Judging from what we saw in the premiere, that challenge should come pretty soon now that there's thousands of zombies headed straight for Maggie's adopted hometown of Alexandria. And while fans of the show are all busy wondering if it was the Wolves who blew that horn -- Cohan said they're "really bad news" but that "the source of their power remains a mystery for a really long time" -- fans of Maggie and Glenn (Steven Yeun) as a couple should maybe be even more worried about the arrival of Jesus, a character who is closely tied in to the Negan storyline in Robert Kirkman's comic book series. Jesus will join "The Walking Dead" later this season, which might mean bad news for Glenn. Or not.
"The good news is that things from the comic sometimes happen and sometimes don’t," Cohan explained. "They sometimes get pushed way back, they sometimes get pulled forward or allocated to different characters... there’s uncertainty for us and our characters, but we’ve also just gotten really good at just enjoying the ride, which I’m sure is true for all of us. We know there are these inklings of [Negan], but not when he’s going to come. There’s always some element of dread for everybody, whenever a new character is introduced, and rumors of him is no exception."

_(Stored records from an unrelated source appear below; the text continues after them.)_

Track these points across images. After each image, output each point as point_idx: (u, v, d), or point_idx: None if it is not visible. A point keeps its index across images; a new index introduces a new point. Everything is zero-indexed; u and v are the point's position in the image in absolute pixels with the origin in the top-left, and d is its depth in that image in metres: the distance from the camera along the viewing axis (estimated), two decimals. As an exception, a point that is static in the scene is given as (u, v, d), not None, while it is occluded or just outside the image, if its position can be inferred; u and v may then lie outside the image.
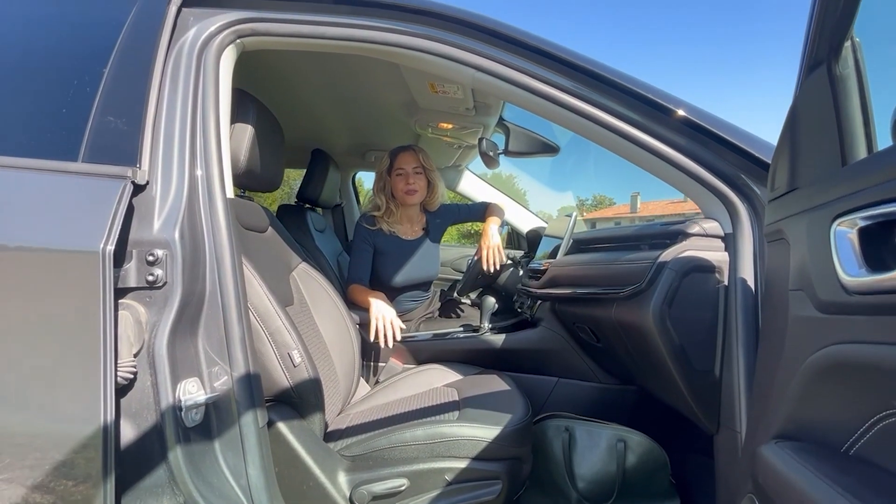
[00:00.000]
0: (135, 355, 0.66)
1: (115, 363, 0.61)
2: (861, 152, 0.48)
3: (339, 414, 1.22)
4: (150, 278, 0.67)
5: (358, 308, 1.52)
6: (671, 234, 0.89)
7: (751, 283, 0.78)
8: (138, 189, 0.70)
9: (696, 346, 0.82)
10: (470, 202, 2.28)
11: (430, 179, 1.75)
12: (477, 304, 1.81)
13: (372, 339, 1.40)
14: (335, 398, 1.18)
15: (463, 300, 1.98)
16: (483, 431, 0.93)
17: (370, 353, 1.51)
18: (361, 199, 2.75)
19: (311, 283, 1.30)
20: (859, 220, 0.36)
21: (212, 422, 0.71)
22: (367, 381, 1.50)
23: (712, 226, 0.84)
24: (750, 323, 0.76)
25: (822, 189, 0.45)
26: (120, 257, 0.66)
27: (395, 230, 1.75)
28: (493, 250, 1.61)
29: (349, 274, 1.71)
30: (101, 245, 0.60)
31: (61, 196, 0.66)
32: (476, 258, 1.88)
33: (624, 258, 0.97)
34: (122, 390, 0.65)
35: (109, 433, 0.60)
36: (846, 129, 0.48)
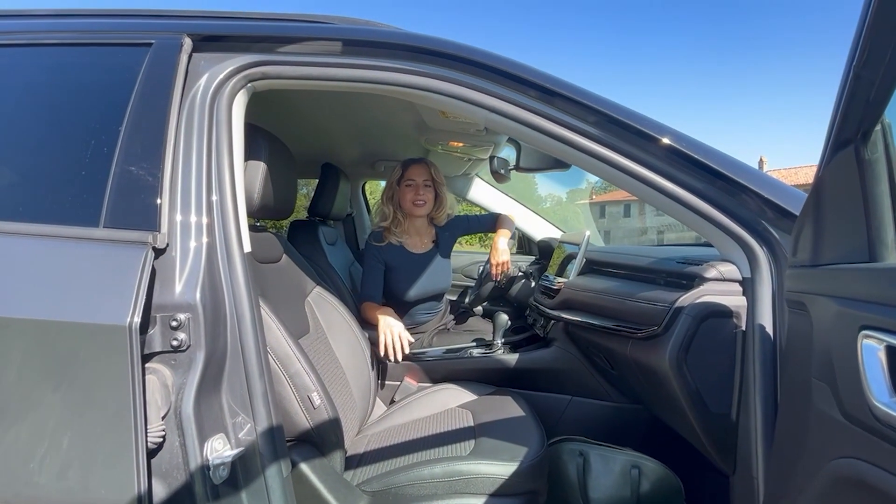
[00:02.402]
0: (162, 417, 0.68)
1: (146, 429, 0.63)
2: (889, 239, 0.47)
3: (357, 434, 1.25)
4: (175, 343, 0.69)
5: (370, 326, 1.53)
6: (688, 275, 0.88)
7: (769, 329, 0.77)
8: (159, 252, 0.71)
9: (712, 389, 0.82)
10: (481, 211, 2.29)
11: (439, 193, 1.77)
12: (489, 316, 1.83)
13: (381, 354, 1.41)
14: (353, 420, 1.21)
15: (474, 310, 2.00)
16: (500, 468, 0.95)
17: (385, 373, 1.53)
18: (371, 205, 2.75)
19: (325, 307, 1.32)
20: (888, 341, 0.36)
21: (238, 476, 0.73)
22: (383, 400, 1.53)
23: (729, 269, 0.83)
24: (768, 370, 0.76)
25: (849, 284, 0.45)
26: (144, 325, 0.67)
27: (404, 242, 1.76)
28: (503, 266, 1.67)
29: (361, 292, 1.73)
30: (128, 319, 0.61)
31: (86, 265, 0.68)
32: (487, 267, 1.89)
33: (639, 294, 0.97)
34: (151, 452, 0.67)
35: (143, 496, 0.63)
36: (873, 214, 0.47)
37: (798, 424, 0.54)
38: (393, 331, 1.42)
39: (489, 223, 1.93)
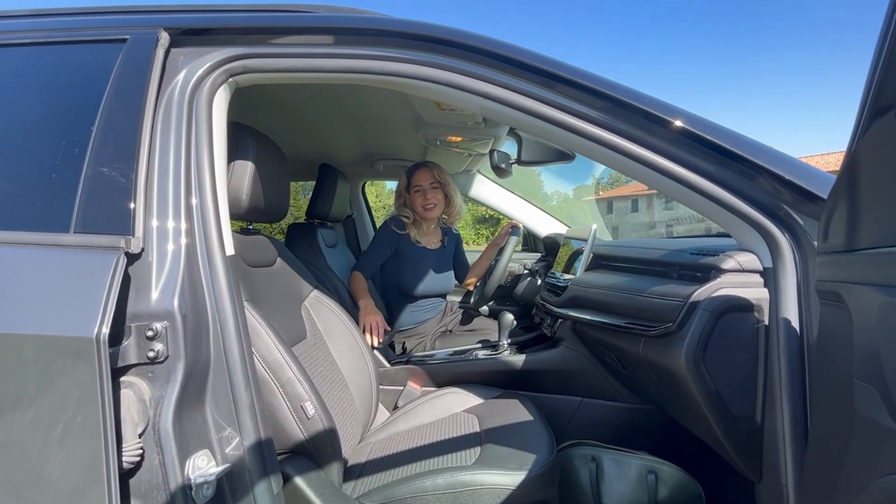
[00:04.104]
0: (141, 434, 0.63)
1: (118, 450, 0.59)
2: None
3: (359, 443, 1.21)
4: (151, 354, 0.64)
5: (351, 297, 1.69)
6: (703, 267, 0.82)
7: (795, 323, 0.71)
8: (133, 258, 0.67)
9: (733, 390, 0.76)
10: (487, 211, 2.26)
11: (447, 193, 1.82)
12: (494, 316, 1.78)
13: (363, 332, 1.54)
14: (354, 428, 1.16)
15: (479, 310, 1.95)
16: (506, 478, 0.89)
17: (388, 378, 1.49)
18: (373, 206, 2.71)
19: (323, 312, 1.27)
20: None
21: (225, 495, 0.69)
22: (386, 406, 1.48)
23: (749, 259, 0.77)
24: (795, 368, 0.70)
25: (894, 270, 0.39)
26: (118, 335, 0.63)
27: (421, 240, 1.83)
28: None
29: (359, 262, 1.78)
30: (95, 330, 0.57)
31: (54, 273, 0.63)
32: (492, 264, 1.84)
33: (651, 290, 0.91)
34: (130, 472, 0.62)
35: None
36: (922, 190, 0.41)
37: (836, 431, 0.48)
38: (374, 322, 1.57)
39: (465, 265, 2.05)
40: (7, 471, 0.57)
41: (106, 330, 0.57)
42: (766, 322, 0.74)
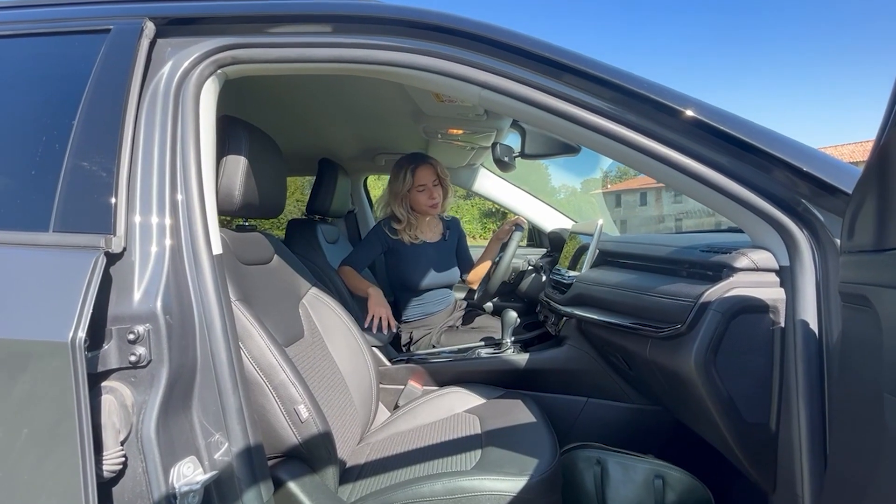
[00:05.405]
0: (123, 441, 0.61)
1: (97, 458, 0.56)
2: None
3: (359, 443, 1.18)
4: (133, 358, 0.61)
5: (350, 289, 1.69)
6: (714, 265, 0.77)
7: (813, 326, 0.67)
8: (114, 258, 0.64)
9: (746, 396, 0.72)
10: (493, 206, 2.23)
11: (445, 187, 1.79)
12: (498, 313, 1.75)
13: (365, 327, 1.55)
14: (354, 429, 1.14)
15: (483, 308, 1.92)
16: (507, 484, 0.86)
17: (388, 377, 1.46)
18: (374, 201, 2.68)
19: (322, 310, 1.25)
20: None
21: (213, 502, 0.66)
22: (387, 405, 1.45)
23: (764, 257, 0.72)
24: (813, 373, 0.66)
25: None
26: (97, 338, 0.60)
27: (419, 237, 1.80)
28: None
29: (348, 257, 1.73)
30: (70, 334, 0.54)
31: (31, 275, 0.61)
32: (496, 260, 1.80)
33: (659, 289, 0.86)
34: (112, 480, 0.60)
35: None
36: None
37: (863, 447, 0.44)
38: (382, 314, 1.58)
39: (469, 261, 1.99)
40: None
41: (82, 334, 0.55)
42: (782, 324, 0.69)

This... didn't exactly assuage our fear over one of our favorite characters' brutal fate coming to life, but according to Cohan, the fact that Norman Reedus himself literally told MTV News that Glenn was going to die should maybe actually convince us that the opposite is going to happen.

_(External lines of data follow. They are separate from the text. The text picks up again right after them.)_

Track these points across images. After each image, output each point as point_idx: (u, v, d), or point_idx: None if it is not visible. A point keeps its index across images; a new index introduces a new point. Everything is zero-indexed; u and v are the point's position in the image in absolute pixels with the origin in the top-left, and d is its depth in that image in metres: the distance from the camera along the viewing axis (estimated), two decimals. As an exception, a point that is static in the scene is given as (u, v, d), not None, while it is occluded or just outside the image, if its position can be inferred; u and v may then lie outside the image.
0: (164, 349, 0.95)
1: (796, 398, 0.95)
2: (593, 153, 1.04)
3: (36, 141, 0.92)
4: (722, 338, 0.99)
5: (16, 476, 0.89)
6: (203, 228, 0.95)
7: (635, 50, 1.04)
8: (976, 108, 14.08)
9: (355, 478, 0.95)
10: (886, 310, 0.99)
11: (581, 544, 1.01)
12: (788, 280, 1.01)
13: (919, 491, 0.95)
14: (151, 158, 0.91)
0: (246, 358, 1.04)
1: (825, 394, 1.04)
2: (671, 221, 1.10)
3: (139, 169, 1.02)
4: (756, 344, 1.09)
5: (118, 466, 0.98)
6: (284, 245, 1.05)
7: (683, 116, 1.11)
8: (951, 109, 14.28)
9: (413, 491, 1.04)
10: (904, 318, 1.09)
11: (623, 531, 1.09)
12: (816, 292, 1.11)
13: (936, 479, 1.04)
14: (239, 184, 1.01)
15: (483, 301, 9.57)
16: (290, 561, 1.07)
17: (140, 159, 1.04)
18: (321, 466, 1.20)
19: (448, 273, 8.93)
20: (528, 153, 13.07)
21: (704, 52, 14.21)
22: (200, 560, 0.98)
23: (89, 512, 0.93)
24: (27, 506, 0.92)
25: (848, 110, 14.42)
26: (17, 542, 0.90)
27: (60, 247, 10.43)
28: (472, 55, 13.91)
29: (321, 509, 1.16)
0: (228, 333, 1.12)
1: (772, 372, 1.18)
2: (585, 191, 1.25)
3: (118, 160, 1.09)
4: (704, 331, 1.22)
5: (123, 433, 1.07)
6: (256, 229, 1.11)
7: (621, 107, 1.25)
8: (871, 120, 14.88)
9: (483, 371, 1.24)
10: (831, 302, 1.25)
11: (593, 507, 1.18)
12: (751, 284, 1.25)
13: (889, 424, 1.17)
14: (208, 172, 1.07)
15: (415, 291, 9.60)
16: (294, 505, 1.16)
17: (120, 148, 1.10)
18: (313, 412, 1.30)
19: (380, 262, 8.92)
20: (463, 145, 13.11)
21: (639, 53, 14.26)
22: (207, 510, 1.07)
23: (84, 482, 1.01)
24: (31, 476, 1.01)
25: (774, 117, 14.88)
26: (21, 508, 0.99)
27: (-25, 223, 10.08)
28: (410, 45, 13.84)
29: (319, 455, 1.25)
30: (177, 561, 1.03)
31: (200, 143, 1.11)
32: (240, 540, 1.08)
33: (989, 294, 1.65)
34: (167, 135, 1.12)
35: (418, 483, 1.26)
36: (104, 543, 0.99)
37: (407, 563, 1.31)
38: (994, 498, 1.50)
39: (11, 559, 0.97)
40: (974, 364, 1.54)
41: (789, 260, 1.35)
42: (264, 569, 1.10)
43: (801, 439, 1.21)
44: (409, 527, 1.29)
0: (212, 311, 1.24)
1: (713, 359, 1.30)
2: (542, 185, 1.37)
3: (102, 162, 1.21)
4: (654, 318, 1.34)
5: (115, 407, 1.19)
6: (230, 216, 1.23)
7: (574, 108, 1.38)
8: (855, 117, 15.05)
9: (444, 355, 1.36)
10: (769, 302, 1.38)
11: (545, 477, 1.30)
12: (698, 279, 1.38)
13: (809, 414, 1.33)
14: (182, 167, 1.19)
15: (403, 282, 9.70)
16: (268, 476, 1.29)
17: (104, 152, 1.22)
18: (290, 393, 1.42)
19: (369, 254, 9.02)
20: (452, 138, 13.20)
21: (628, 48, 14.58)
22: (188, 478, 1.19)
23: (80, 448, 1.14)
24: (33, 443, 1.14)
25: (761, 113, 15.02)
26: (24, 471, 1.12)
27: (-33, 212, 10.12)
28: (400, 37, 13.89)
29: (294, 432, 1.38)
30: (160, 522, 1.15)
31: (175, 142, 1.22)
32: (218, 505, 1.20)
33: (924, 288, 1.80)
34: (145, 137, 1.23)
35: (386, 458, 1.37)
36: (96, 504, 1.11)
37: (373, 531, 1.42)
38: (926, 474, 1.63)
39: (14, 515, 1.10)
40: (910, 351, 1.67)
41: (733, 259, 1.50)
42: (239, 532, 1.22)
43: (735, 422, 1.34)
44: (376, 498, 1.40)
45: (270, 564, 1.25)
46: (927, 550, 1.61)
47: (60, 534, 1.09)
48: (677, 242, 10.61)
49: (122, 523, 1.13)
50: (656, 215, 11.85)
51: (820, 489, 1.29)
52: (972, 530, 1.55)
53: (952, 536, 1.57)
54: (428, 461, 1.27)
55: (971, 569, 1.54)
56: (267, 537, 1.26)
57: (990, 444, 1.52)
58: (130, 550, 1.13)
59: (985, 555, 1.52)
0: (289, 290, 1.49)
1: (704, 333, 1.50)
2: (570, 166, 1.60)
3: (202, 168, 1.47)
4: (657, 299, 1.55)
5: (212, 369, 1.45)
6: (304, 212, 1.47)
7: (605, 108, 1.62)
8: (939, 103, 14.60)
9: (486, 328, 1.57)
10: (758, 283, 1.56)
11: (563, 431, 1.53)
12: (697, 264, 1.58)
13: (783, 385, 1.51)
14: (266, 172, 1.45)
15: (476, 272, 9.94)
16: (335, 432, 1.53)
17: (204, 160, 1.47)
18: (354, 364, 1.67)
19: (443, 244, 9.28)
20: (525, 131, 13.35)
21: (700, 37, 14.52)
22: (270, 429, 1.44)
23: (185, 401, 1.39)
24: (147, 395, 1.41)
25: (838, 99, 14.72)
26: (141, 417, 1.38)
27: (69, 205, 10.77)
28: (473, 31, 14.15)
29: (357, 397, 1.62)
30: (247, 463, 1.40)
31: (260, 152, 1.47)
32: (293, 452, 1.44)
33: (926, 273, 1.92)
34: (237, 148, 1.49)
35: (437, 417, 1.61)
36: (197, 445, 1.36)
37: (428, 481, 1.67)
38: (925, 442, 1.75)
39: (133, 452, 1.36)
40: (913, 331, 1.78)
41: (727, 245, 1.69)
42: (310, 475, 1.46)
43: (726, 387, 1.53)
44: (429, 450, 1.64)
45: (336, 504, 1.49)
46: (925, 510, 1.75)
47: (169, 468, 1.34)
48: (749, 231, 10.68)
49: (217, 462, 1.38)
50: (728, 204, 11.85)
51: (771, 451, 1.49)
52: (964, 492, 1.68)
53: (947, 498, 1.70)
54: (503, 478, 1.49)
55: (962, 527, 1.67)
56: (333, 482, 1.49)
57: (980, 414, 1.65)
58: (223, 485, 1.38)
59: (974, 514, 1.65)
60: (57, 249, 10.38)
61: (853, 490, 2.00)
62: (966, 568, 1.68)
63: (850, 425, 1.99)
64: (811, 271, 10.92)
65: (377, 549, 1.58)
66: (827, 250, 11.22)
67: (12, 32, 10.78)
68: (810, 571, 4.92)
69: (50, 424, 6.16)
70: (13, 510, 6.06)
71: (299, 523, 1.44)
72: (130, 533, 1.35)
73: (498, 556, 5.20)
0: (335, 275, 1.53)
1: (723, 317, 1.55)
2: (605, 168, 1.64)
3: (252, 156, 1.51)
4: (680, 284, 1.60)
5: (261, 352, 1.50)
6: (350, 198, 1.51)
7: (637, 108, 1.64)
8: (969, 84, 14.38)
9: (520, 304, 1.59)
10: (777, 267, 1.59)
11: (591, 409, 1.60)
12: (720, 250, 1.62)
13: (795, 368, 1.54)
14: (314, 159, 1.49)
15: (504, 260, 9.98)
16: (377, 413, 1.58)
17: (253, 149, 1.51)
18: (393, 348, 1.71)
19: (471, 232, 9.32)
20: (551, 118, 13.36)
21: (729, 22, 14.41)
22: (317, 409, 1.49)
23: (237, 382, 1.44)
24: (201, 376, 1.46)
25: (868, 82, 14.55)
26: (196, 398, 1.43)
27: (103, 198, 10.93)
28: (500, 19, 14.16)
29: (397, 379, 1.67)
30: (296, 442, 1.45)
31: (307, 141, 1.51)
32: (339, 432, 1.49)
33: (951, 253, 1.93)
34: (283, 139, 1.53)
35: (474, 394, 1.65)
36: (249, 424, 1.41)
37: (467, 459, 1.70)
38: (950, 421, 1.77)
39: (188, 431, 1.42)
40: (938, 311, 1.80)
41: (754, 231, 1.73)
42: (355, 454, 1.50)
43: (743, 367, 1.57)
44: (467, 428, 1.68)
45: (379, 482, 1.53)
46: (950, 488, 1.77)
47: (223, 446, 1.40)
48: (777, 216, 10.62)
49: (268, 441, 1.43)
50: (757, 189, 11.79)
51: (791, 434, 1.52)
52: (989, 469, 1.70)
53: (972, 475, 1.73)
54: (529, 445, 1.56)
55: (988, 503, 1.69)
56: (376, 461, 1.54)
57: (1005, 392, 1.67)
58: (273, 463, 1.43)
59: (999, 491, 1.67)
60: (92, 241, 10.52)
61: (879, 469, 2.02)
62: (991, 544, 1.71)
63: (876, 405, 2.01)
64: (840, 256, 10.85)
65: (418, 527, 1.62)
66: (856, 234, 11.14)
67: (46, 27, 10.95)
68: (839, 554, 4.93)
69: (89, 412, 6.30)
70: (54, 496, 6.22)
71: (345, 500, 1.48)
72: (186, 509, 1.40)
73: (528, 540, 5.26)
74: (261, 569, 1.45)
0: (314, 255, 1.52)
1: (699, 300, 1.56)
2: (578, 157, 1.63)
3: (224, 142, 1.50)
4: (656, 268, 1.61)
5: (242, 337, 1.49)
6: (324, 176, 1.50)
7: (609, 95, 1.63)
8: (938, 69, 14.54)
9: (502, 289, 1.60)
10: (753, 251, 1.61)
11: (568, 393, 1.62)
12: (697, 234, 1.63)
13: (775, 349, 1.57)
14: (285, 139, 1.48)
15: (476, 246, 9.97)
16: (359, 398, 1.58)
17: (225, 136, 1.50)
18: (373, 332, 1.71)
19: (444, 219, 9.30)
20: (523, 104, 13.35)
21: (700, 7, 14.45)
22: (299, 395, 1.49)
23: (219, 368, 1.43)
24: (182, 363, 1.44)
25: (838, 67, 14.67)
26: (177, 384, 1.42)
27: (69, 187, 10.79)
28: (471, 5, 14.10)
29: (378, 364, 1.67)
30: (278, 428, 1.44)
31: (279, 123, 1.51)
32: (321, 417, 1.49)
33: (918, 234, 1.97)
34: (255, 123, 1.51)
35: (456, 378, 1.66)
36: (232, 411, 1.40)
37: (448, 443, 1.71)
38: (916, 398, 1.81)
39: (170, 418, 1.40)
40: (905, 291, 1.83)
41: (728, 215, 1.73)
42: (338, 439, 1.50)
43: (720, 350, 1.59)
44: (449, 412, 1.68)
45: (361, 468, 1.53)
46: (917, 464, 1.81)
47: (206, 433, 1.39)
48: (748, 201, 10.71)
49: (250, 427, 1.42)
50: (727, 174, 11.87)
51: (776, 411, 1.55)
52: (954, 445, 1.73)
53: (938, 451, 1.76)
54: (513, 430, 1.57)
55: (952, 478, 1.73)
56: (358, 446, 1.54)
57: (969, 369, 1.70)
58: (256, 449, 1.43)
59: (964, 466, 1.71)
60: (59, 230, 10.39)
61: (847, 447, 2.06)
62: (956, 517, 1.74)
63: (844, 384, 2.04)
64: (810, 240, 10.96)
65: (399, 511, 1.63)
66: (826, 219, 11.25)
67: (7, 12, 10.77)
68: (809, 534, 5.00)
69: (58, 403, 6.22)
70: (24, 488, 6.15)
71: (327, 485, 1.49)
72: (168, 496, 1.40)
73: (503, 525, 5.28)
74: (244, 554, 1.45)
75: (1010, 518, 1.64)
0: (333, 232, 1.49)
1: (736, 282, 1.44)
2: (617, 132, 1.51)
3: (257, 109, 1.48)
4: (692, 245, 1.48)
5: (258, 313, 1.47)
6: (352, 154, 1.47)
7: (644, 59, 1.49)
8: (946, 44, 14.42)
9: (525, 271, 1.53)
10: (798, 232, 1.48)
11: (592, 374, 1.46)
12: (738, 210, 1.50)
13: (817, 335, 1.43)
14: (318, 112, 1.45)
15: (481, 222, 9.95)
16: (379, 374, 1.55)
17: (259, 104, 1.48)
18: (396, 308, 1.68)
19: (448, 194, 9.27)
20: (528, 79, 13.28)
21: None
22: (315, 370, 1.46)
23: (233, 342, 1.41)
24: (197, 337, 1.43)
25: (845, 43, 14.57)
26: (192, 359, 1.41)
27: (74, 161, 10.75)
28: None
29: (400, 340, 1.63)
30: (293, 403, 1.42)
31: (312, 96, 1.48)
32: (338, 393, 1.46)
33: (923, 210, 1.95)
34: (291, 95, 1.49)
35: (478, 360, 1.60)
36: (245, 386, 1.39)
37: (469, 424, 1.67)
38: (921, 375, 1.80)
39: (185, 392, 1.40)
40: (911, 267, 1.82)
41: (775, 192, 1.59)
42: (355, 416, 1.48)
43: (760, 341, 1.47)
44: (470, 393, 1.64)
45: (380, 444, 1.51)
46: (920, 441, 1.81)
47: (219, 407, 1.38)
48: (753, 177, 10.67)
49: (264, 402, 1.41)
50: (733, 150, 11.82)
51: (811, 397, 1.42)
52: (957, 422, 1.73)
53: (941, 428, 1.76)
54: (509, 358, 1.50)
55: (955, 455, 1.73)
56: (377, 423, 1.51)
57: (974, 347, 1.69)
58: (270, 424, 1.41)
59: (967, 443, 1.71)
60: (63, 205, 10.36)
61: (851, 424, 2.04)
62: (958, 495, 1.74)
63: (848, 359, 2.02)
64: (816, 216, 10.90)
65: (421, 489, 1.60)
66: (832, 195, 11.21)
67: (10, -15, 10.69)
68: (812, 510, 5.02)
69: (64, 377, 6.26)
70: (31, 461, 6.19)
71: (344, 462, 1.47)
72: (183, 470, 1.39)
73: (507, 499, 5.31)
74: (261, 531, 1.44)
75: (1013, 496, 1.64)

"[With Norman], I think it’s like... you know when your brother knows what’s needed to wind you up, and he knows just the buttons to push, and he just can’t resist it because he gets this huge reaction?" Cohan said with a laugh. "I think it’s that... he loves it. Norman has so much fun with everything, but he does like to torture people. It’s so funny."
So if Glenn isn't going to die... does that mean we can count on him and Maggie taking on parenthood anytime soon, as many fans speculated after a throwaway line in the season premiere? Outlook hazy; try again later.
"Um, I don’t think it’s out of the question," Cohan said, quite diplomatically. "But I think they take each day as it comes."
"The Boy" hits theaters on January 22, 2016.